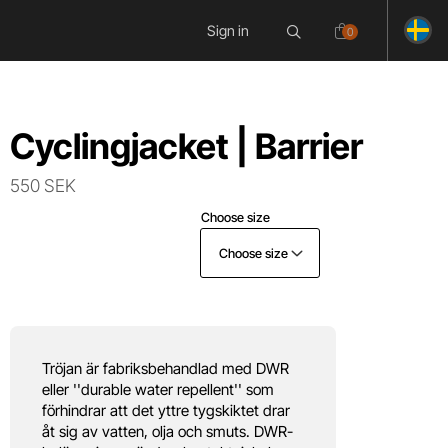
Sign in
0
Cyclingjacket | Barrier
550 SEK
Choose size
Choose size
Tröjan är fabriksbehandlad med DWR
eller ''durable water repellent'' som
förhindrar att det yttre tygskiktet drar
åt sig av vatten, olja och smuts. DWR-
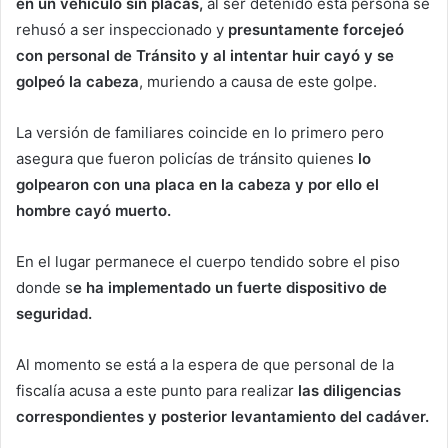
en un vehículo sin placas,
al ser detenido esta persona se
rehusó a ser inspeccionado y
presuntamente forcejeó
con personal de Tránsito y al intentar huir cayó y se
golpeó la cabeza
, muriendo a causa de este golpe.
La versión de familiares coincide en lo primero pero
asegura que fueron policías de tránsito quienes
lo
golpearon con una placa en la cabeza y por ello el
hombre cayó muerto.
En el lugar permanece el cuerpo tendido sobre el piso
donde s
e ha implementado un fuerte dispositivo de
seguridad.
Al momento se está a la espera de que personal de la
fiscalía acusa a este punto para realizar
las diligencias
correspondientes y posterior levantamiento del cadáver.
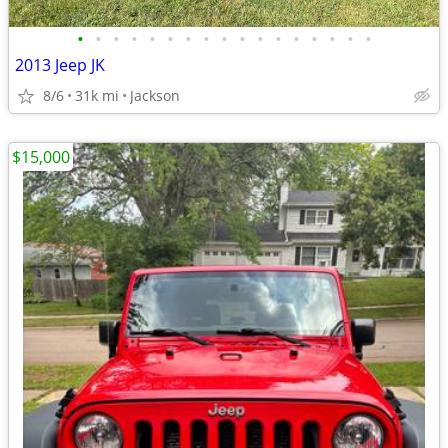
•
•
•
•
•
•
•
•
•
•
•
•
•
•
•
•
•
2013 Jeep JK
8/6
31k mi
Jackson
$15,000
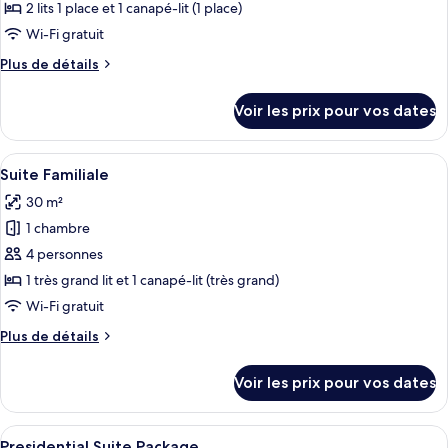
ce
2 lits 1 place et 1 canapé-lit (1 place)
type
Wi-Fi gratuit
de
Plus
Plus de détails
chambre :
de
Chambre
détails
Voir les prix pour vos dates
sur
Familiale
le
(Deluxe)
type
Afficher
Une chambre d’hôtel moderne dotée d’un
9
de
Suite Familiale
toutes
chambre
30 m²
Chambre
les
Familiale
1 chambre
photos
(Deluxe)
pour
4 personnes
ce
1 très grand lit et 1 canapé-lit (très grand)
type
Wi-Fi gratuit
de
Plus
Plus de détails
chambre :
de
Suite
détails
Voir les prix pour vos dates
sur
Familiale
le
type
Afficher
Une chambre d’hôtel moderne avec un gr
15
de
Presidential Suite Package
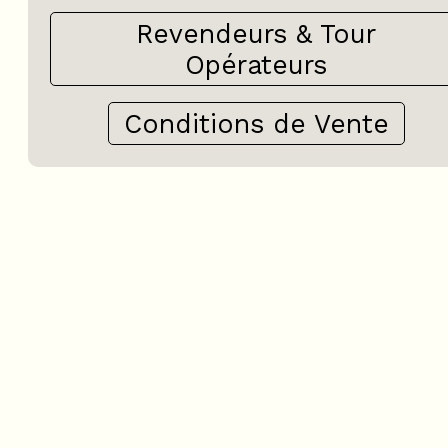
Revendeurs & Tour
Opérateurs
Conditions de Vente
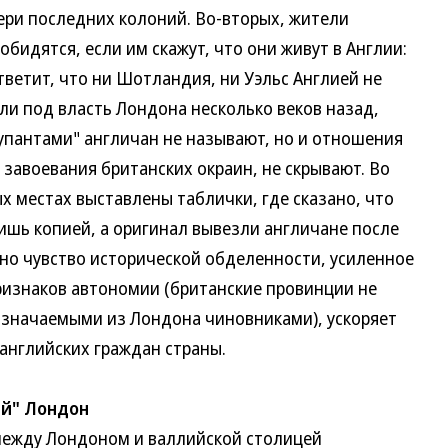
ри последних колоний. Во-вторых, жители
бидятся, если им скажут, что они живут в Англии:
ветит, что ни Шотландия, ни Уэльс Англией не
ли под власть Лондона несколько веков назад,
купантами" англичан не называют, но и отношения
 завоевания британских окраин, не скрывают. Во
х местах выставлены таблички, где сказано, что
ишь копией, а оригинал вывезли англичане после
о чувство исторической обделенности, усиленное
изнаков автономии (британские провинции не
азначаемыми из Лондона чиновниками), ускоряет
английских граждан страны.
ий" Лондон
жду Лондоном и валлийской столицей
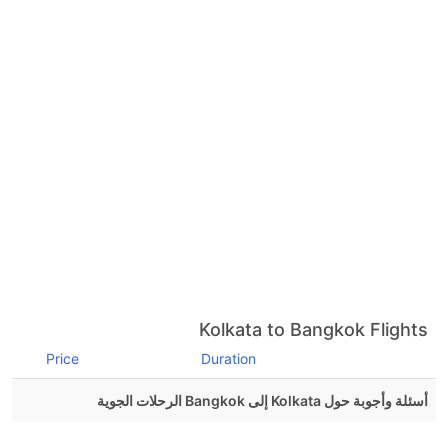
Kolkata to Bangkok Flights
Price
Duration
أسئلة وأجوبة حول Kolkata إلى Bangkok الرحلات الجوية
هل صحيح أن IndiGo تستغرق وقتا أقل في رحلة مباشرة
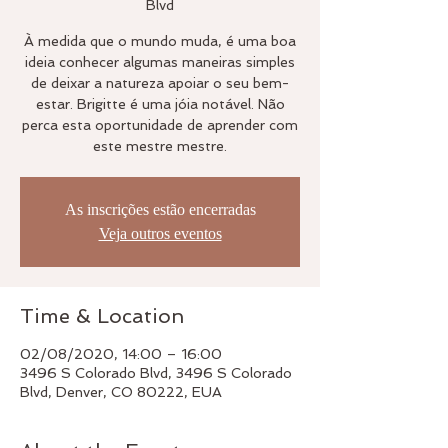
Blvd
À medida que o mundo muda, é uma boa
ideia conhecer algumas maneiras simples
de deixar a natureza apoiar o seu bem-
estar. Brigitte é uma jóia notável. Não
perca esta oportunidade de aprender com
este mestre mestre.
As inscrições estão encerradas
Veja outros eventos
Time & Location
02/08/2020, 14:00 – 16:00
3496 S Colorado Blvd, 3496 S Colorado
Blvd, Denver, CO 80222, EUA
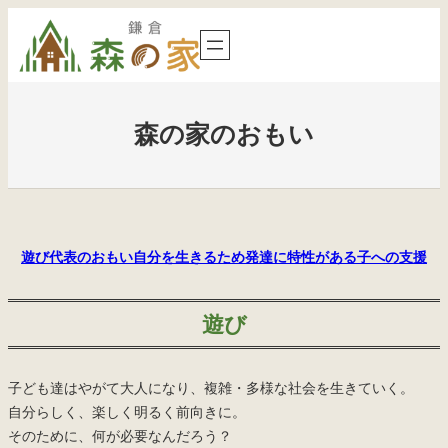
内
容
を
ス
キ
森の家のおもい
ッ
プ
遊び
代表のおもい
自分を生きるため
発達に特性がある子への支援
遊び
子ども達はやがて大人になり、複雑・多様な社会を生きていく。
自分らしく、楽しく明るく前向きに。
そのために、何が必要なんだろう？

======

(Problem details): Check each line above for the word "cabeza" and copy the ones that have it.

(Solution for this problem):
golpeó la cabeza
golpearon con una placa en la cabeza y por ello el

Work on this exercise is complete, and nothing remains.